Very cute! congrats!!!! :stars:


----------



## milkmaid (Sep 15, 2010)

She's adorable! Congratulations!!!


----------



## TiffofMo (Jan 10, 2011)

I cant wait to meet you. If you want bring your camera and you can take more pics. Im used to singles so she is so tiny and cute. I love the coloring i used to love the spotted and buckskins now ive added this color to my favorites. There is a chance she has blue eyes. When she was born they looked brown now they look hazel. Still getting used to there eye colors at birth. Mom is blue eyes so we will see as they grow.


----------



## Mandara Farm (Sep 12, 2010)

Oh my! Isnt she precious! Congrats!


----------



## GingersMaMa (Aug 4, 2011)

TiffofMo said:


> I cant wait to meet you. If you want bring your camera and you can take more pics. Im used to singles so she is so tiny and cute. I love the coloring i used to love the spotted and buckskins now ive added this color to my favorites. There is a chance she has blue eyes. When she was born they looked brown now they look hazel. Still getting used to there eye colors at birth. Mom is blue eyes so we will see as they grow.

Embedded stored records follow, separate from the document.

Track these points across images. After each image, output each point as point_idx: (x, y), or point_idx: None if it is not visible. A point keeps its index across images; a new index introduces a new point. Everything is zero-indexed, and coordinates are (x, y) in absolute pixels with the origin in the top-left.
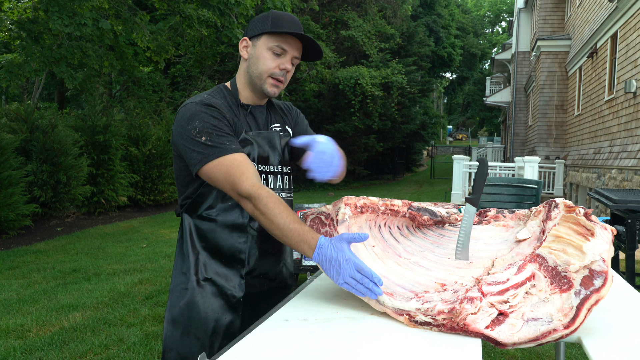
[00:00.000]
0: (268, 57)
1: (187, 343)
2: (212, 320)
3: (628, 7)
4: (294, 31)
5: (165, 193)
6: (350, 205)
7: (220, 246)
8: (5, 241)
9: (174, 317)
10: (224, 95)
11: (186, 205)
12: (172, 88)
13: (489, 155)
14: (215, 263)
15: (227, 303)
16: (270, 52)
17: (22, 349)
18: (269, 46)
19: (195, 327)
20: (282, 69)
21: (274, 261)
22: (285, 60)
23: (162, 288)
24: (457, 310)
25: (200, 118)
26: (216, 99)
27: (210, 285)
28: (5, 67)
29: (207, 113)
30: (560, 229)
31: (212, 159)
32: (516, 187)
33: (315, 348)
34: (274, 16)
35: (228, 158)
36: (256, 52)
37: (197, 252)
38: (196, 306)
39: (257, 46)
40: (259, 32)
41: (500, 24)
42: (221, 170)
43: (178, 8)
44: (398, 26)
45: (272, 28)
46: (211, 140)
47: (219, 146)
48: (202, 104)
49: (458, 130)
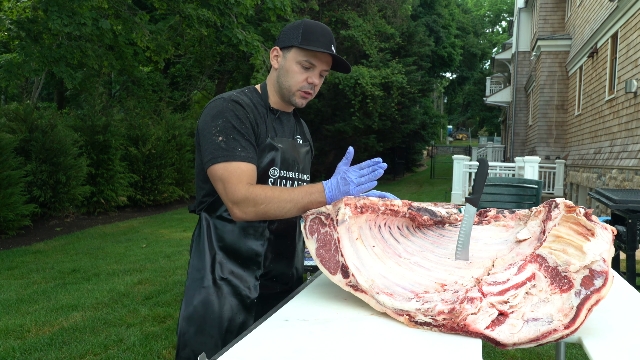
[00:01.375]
0: (297, 71)
1: (201, 341)
2: (226, 320)
3: (628, 7)
4: (324, 49)
5: (165, 193)
6: (350, 205)
7: (237, 247)
8: (5, 241)
9: (189, 315)
10: (254, 97)
11: (206, 204)
12: (171, 88)
13: (489, 155)
14: (232, 263)
15: (241, 303)
16: (300, 66)
17: (21, 349)
18: (298, 60)
19: (209, 325)
20: (310, 82)
21: (287, 264)
22: (313, 74)
23: (161, 288)
24: (457, 311)
25: (225, 117)
26: (246, 97)
27: (225, 285)
28: (4, 66)
29: (233, 111)
30: (560, 229)
31: (219, 161)
32: (516, 187)
33: (315, 348)
34: (305, 29)
35: (234, 165)
36: (286, 64)
37: (214, 252)
38: (211, 305)
39: (286, 58)
40: (289, 44)
41: (501, 23)
42: (223, 175)
43: (178, 8)
44: (398, 26)
45: (302, 43)
46: (226, 143)
47: (230, 150)
48: (230, 100)
49: (458, 130)
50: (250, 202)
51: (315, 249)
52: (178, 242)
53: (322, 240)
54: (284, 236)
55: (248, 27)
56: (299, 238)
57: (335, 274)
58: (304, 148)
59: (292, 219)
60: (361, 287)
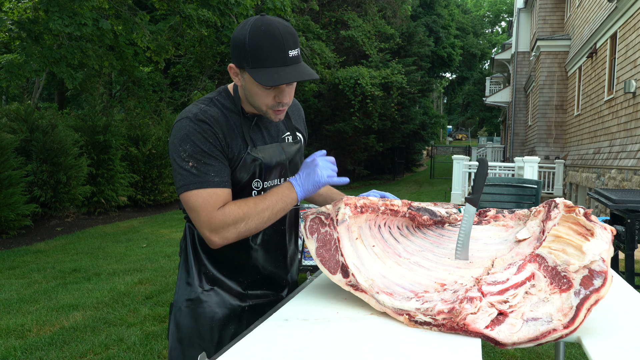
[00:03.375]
0: (261, 93)
1: (193, 354)
2: (217, 331)
3: (627, 8)
4: (277, 82)
5: (165, 193)
6: (350, 205)
7: (224, 259)
8: (6, 241)
9: (179, 328)
10: (226, 103)
11: None
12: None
13: (489, 155)
14: (219, 274)
15: (231, 313)
16: (261, 88)
17: (22, 349)
18: (256, 83)
19: (200, 337)
20: (278, 102)
21: (278, 273)
22: (279, 92)
23: (162, 288)
24: (456, 310)
25: (192, 141)
26: (215, 108)
27: (214, 296)
28: (5, 67)
29: (200, 133)
30: (560, 228)
31: (192, 188)
32: (516, 187)
33: (315, 348)
34: (252, 47)
35: (208, 191)
36: (247, 85)
37: (200, 264)
38: (200, 317)
39: (245, 79)
40: (241, 66)
41: (500, 24)
42: (197, 202)
43: (178, 8)
44: (398, 26)
45: (253, 65)
46: (197, 169)
47: (203, 177)
48: (196, 119)
49: (458, 130)
50: (230, 225)
51: (315, 249)
52: (178, 242)
53: (322, 240)
54: (272, 245)
55: None
56: (289, 244)
57: (335, 273)
58: (294, 146)
59: (281, 228)
60: (361, 287)
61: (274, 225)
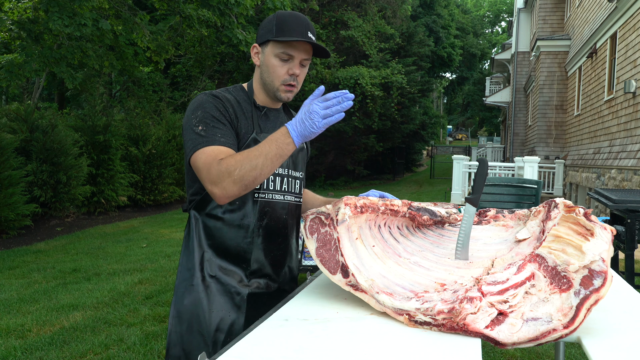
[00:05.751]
0: (277, 65)
1: (192, 339)
2: (216, 317)
3: (627, 8)
4: (298, 38)
5: (165, 193)
6: (350, 205)
7: (226, 245)
8: (6, 241)
9: (179, 313)
10: (240, 94)
11: (195, 202)
12: (172, 88)
13: (489, 155)
14: (221, 261)
15: (231, 300)
16: (278, 59)
17: (22, 349)
18: (275, 53)
19: (199, 323)
20: (291, 74)
21: (278, 263)
22: (293, 65)
23: (162, 288)
24: (456, 310)
25: (204, 108)
26: (229, 94)
27: (215, 283)
28: (5, 67)
29: (212, 103)
30: (559, 228)
31: (199, 148)
32: (516, 187)
33: (315, 348)
34: (279, 20)
35: (213, 148)
36: (265, 60)
37: (203, 250)
38: (201, 303)
39: (265, 53)
40: (265, 39)
41: (500, 24)
42: (201, 159)
43: (178, 8)
44: (398, 26)
45: (277, 35)
46: (205, 131)
47: (210, 137)
48: (211, 94)
49: (458, 130)
50: (225, 174)
51: (315, 249)
52: (178, 242)
53: (322, 240)
54: (274, 233)
55: (248, 28)
56: (291, 236)
57: (335, 273)
58: None
59: (283, 217)
60: (361, 287)
61: (275, 213)
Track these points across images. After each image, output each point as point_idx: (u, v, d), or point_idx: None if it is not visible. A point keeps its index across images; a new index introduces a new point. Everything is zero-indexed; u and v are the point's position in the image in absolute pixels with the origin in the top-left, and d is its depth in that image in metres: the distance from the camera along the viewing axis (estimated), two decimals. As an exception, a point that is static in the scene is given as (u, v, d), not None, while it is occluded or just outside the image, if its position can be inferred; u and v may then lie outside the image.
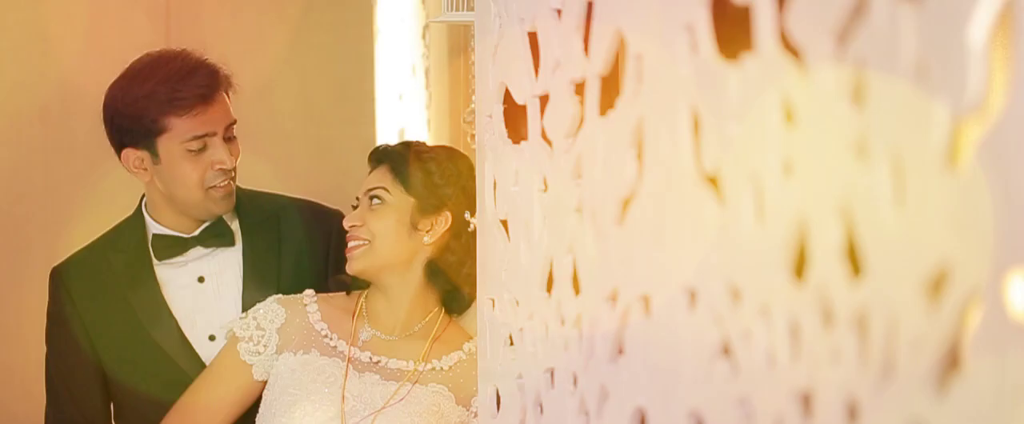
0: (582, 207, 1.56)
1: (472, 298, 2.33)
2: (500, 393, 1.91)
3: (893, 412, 0.90)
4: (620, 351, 1.44)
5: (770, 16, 1.07)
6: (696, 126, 1.25)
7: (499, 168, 1.89)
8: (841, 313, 0.96)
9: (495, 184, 1.96)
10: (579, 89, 1.64)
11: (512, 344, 1.88)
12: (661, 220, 1.32)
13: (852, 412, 0.95)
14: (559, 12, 1.67)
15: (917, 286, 0.87)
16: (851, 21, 0.94)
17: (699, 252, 1.22)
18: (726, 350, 1.17)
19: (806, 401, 1.02)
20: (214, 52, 2.64)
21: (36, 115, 4.36)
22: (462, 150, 2.46)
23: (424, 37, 2.87)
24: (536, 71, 1.77)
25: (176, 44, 4.54)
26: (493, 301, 1.95)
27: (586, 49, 1.58)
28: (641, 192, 1.38)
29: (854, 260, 0.96)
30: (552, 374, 1.71)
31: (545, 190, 1.72)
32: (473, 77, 2.49)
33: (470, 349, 2.31)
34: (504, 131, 1.89)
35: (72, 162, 4.41)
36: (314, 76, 4.26)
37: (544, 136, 1.74)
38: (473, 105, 2.48)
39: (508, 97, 1.96)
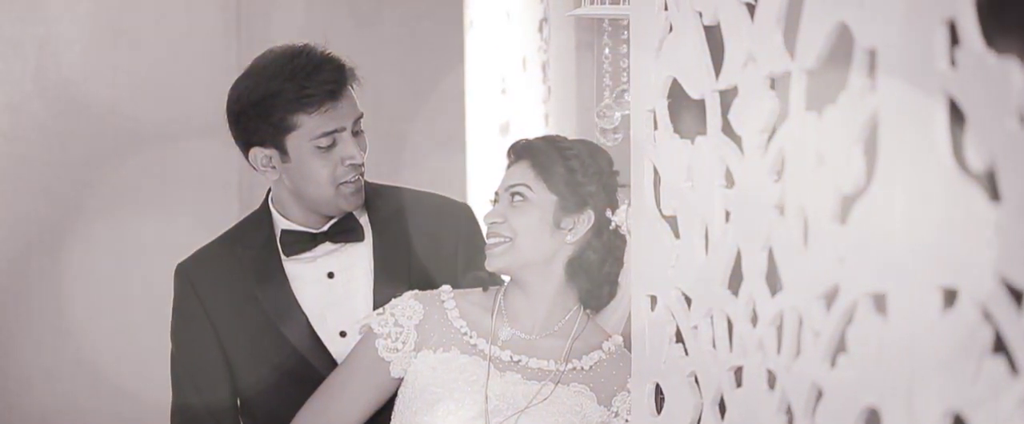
0: (784, 203, 1.54)
1: (611, 296, 2.30)
2: (664, 392, 1.88)
3: None
4: (841, 350, 1.42)
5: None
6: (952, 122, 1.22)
7: (665, 164, 1.86)
8: None
9: (655, 180, 1.94)
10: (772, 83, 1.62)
11: (679, 342, 1.85)
12: (901, 217, 1.29)
13: None
14: (750, 6, 1.65)
15: None
16: None
17: (961, 249, 1.20)
18: (999, 349, 1.15)
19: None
20: (282, 44, 2.60)
21: (106, 107, 4.34)
22: (589, 144, 2.42)
23: (541, 31, 2.84)
24: (714, 66, 1.75)
25: (245, 36, 4.56)
26: (652, 298, 1.93)
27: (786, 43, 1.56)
28: (872, 188, 1.35)
29: None
30: (737, 373, 1.69)
31: (730, 186, 1.69)
32: (606, 72, 2.46)
33: (609, 348, 2.28)
34: (670, 126, 1.87)
35: (140, 153, 4.39)
36: (386, 70, 4.23)
37: (726, 131, 1.71)
38: (607, 100, 2.46)
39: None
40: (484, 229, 2.36)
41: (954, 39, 1.22)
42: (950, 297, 1.24)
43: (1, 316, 4.32)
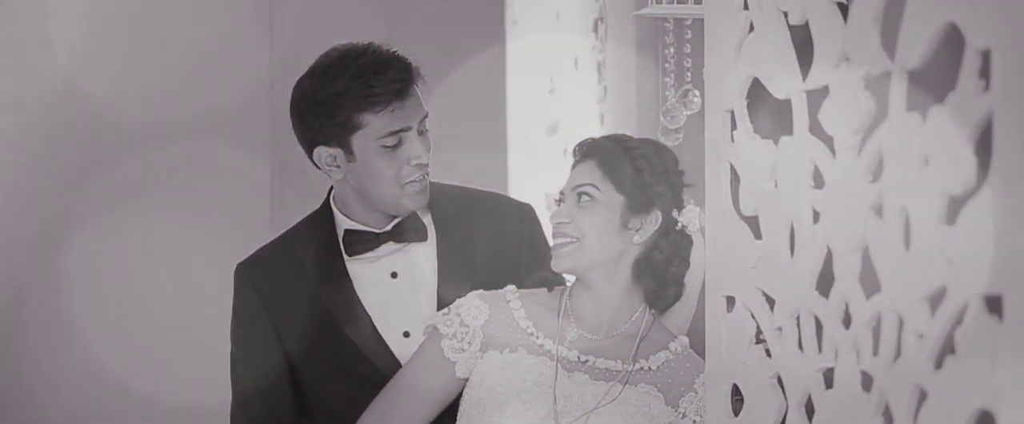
0: (883, 205, 1.53)
1: (677, 297, 2.29)
2: (744, 394, 1.87)
3: None
4: (951, 351, 1.41)
5: None
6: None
7: (744, 164, 1.85)
8: None
9: (731, 180, 1.93)
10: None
11: (760, 343, 1.84)
12: (1021, 217, 1.28)
13: None
14: (842, 5, 1.64)
15: None
16: None
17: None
18: None
19: None
20: (315, 43, 2.59)
21: (137, 107, 4.33)
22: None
23: (596, 30, 2.84)
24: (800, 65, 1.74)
25: (278, 32, 4.54)
26: (729, 300, 1.92)
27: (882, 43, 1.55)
28: (985, 189, 1.34)
29: None
30: (827, 374, 1.68)
31: (818, 187, 1.68)
32: (668, 71, 2.45)
33: (676, 348, 2.27)
34: (750, 126, 1.86)
35: (171, 153, 4.37)
36: (422, 68, 4.20)
37: (814, 132, 1.70)
38: (671, 99, 2.45)
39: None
40: (548, 229, 2.35)
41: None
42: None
43: (30, 316, 4.30)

I cant wait to meet you ether :leap:  
I was going to ask if I could bring a camera :greengrin: :greengrin: :greengrin: 
Blue eyes or not I'm already in love.... :lovey: :laugh: Not that Blue eyes are a BAD thing !!


----------



## KW Farms (Jun 21, 2008)

Congrats!!


----------



## DavyHollow (Jul 14, 2011)

So cute! Congrats!!


----------



## RMADairyGoats (Jun 20, 2011)

Awwwww!!!! So cute! Congratulations :leap:


----------



## silvergramma (Nov 9, 2009)

awwwwwwwwwww Adoe-rable!!!!


----------